O terceiro constrangimento pode ser o que se supere com mais facilidade, dada a resposta do(s) público(s) aos eventos culturais que vêm sendo apresentados em Coimbra. Com efeito, a prova de que Coimbra suporta e aspira a actividades culturais com qualidade, mesmo acontecendo num ritmo elevado, é a afluência do público (onde se nota o surgimento de públicos diversificados). Havendo uma divulgação mais forte e cuidada, como sucede com a CCNC, a resposta do público a uma maior qualidade e diversidade cultural tem sido clara e inequívoca. Esta situação prova que Coimbra pode e deve ter, mais e melhores, infra-estruturas e recursos humanos e financeiros para a cultura, podendo a cultura tornar-se, inclusivamente, um forte motor de desenvolvimento económico que complemente a acção da Universidade e do sector da saúde compensando a falta de dinâmica do sector empresarial. Quanto à divulgação dos eventos culturais, não fosse a estratégia integradora da CCNC na sua programação, e continuaríamos com a “pulverização” habitual de eventos mal divulgados. Esperemos que este exemplo seja tido em consideração no pós-CCNC.

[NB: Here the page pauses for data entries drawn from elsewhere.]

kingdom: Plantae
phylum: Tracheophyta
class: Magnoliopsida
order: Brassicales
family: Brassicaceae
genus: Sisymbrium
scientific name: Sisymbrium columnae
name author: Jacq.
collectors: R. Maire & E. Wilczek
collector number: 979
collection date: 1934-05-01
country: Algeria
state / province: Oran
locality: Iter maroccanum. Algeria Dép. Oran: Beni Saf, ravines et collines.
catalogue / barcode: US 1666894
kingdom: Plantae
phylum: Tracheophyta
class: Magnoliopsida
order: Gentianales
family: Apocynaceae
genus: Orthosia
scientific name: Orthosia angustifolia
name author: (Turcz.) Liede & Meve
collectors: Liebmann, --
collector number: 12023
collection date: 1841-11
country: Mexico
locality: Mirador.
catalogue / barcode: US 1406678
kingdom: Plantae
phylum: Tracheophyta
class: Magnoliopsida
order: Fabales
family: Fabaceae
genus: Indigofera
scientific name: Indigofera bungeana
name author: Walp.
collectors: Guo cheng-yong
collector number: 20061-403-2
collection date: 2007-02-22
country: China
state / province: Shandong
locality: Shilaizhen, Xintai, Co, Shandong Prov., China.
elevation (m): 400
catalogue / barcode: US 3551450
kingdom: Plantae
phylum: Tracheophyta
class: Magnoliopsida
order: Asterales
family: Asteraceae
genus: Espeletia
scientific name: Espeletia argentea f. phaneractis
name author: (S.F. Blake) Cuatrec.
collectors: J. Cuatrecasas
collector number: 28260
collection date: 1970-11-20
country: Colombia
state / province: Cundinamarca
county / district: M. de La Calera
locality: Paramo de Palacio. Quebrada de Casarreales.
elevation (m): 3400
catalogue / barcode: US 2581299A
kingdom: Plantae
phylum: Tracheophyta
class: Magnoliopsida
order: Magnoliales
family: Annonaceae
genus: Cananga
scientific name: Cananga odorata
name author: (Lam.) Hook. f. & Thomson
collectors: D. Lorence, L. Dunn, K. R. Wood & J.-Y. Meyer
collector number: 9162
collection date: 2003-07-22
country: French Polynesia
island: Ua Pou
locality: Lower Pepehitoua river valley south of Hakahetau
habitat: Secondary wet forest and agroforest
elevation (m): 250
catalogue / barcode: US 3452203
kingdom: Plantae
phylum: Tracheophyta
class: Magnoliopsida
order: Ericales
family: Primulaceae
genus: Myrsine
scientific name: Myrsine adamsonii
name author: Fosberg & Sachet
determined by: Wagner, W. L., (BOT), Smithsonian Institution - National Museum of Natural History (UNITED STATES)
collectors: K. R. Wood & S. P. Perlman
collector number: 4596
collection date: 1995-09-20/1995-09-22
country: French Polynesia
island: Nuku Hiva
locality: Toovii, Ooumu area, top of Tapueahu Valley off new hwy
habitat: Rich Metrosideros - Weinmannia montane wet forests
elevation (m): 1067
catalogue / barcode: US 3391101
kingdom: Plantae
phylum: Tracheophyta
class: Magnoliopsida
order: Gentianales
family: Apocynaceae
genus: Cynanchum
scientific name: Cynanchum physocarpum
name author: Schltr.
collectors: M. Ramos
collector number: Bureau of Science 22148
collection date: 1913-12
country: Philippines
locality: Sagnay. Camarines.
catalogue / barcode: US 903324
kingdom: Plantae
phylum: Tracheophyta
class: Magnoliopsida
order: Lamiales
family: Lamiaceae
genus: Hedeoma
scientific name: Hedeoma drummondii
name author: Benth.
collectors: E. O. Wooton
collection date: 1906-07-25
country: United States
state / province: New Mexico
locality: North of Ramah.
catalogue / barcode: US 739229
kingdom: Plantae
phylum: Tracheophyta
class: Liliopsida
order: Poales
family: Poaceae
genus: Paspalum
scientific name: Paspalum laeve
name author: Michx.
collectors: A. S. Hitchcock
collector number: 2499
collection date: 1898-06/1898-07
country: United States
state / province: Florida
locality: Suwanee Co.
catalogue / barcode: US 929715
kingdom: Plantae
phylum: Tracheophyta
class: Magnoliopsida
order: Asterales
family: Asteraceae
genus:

Desejamos, por fim, que aquando da realização do debate de reflexão, em Janeiro de 2004, pelo Grupo de Cultura do Conselho da Cidade, denominado “E depois da Festa?” as respostas a estas dúvidas estejam dissipadas, e que permitam, se não resolver os problemas no imediato, pelo menos contribuir para a sua resolução a médio prazo. Esperemos, então, que aprenda com as “lições” do passado, pois Coimbra está a provar que merece mais e melhor cultura. Assim seja!